The creditor was of the view that the Directors’ decision to appoint the Administrators was to deplete the assets of the Company and urged the Court to accept that the administration was designed to frustrate the creditor and reduce assets by incurring costs. The creditor argued that the Company’s position post-administration had not been improved but instead the assets had been depleted by the costs of the administration.

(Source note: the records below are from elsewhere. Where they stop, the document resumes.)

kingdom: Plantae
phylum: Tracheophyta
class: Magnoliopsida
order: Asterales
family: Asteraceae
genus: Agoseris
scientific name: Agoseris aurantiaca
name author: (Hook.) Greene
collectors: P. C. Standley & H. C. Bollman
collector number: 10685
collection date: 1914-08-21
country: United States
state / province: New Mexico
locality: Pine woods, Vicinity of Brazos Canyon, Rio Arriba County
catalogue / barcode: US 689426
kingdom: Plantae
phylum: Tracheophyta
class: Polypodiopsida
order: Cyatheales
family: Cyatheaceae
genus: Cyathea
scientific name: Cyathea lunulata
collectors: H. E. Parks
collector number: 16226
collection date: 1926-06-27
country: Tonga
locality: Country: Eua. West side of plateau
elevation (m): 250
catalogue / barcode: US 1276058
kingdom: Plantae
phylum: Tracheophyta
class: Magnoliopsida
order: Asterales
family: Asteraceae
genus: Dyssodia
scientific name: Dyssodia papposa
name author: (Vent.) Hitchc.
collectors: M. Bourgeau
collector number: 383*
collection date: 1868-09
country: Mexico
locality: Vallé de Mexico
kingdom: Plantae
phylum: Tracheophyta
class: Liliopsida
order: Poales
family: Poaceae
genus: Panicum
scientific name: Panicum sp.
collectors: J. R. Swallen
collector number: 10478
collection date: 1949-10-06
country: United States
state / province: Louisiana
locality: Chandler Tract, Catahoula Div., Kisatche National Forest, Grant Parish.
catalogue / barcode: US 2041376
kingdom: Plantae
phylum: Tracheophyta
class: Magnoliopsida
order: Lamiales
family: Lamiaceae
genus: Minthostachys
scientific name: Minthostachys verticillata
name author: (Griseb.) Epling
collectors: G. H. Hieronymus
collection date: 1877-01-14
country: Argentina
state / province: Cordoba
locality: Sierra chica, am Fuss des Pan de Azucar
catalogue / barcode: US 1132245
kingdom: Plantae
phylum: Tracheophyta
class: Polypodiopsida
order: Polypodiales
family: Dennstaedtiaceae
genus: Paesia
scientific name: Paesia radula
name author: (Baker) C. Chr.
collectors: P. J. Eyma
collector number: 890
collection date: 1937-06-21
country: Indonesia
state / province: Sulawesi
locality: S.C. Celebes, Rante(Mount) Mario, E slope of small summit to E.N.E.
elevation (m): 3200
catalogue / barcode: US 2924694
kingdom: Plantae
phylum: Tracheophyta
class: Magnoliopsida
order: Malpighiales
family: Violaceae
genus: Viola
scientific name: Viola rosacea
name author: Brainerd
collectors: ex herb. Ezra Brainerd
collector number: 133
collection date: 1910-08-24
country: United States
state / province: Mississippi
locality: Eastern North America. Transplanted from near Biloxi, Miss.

The creditor further argued that there was no good reason for the Company to enter into Administration because:

  • The Company could have continued to make payments to Nationwide, who had already appointed Receivers over the majority of the assets;
  • The sale of the properties would leave a surplus (subject to a dubious creditor claim to the Company which appeared to be under the control of the Directors);
  • No creditors’ requested payment;
  • There was sufficient cash at the Bank to discharge all other outstanding debts.The creditor sought an Order providing that the remuneration of the Administrators’ is deemed excessive and is either disallowed in its entirety or reduced to such extent as the Court thinks appropriate and that the Administrators pay the costs of the application personally and not as an expense of the administration.


HHJ Cooke:

  • Rejected the argument that the Administrators should not be entitled to any remuneration at all for their services as the Administrators could not and should not have made a statement as to the statutory purpose which led to their appointment. However, he commented that he did not approve of all time spent on costs accrued in doing so.
  • Considered the Directors’ motive in appointing Administrators. He held that it did not matter that the Director may have acted for the improper motive alone so long as the Administrators could properly have made the statement that the statutory purpose of administration was reasonably likely to be achieved.
  • Rejected suggestion that once appointed, Administrators should have brought the administration to an end immediately, or continued only for the purpose of complying with statutory obligations. Whilst an Administrator must be able to ascertain the purpose of the administration, the Administrator does not need to know precisely how the administration will unfold. The crucial point for prospective Administrators is that the statutory purpose is assessed at the time the Company is placed in administration and not assessed after the event.

The Judge did not decide on the level of the Administrators’ costs which were in the region of £80,000.00 and noted that if the costs couldn’t be agreed between the parties, then he would carefully consider these on another occasion. Furthermore, the Judge did not grant an Order directing the Administrators to pay the costs of the application personally.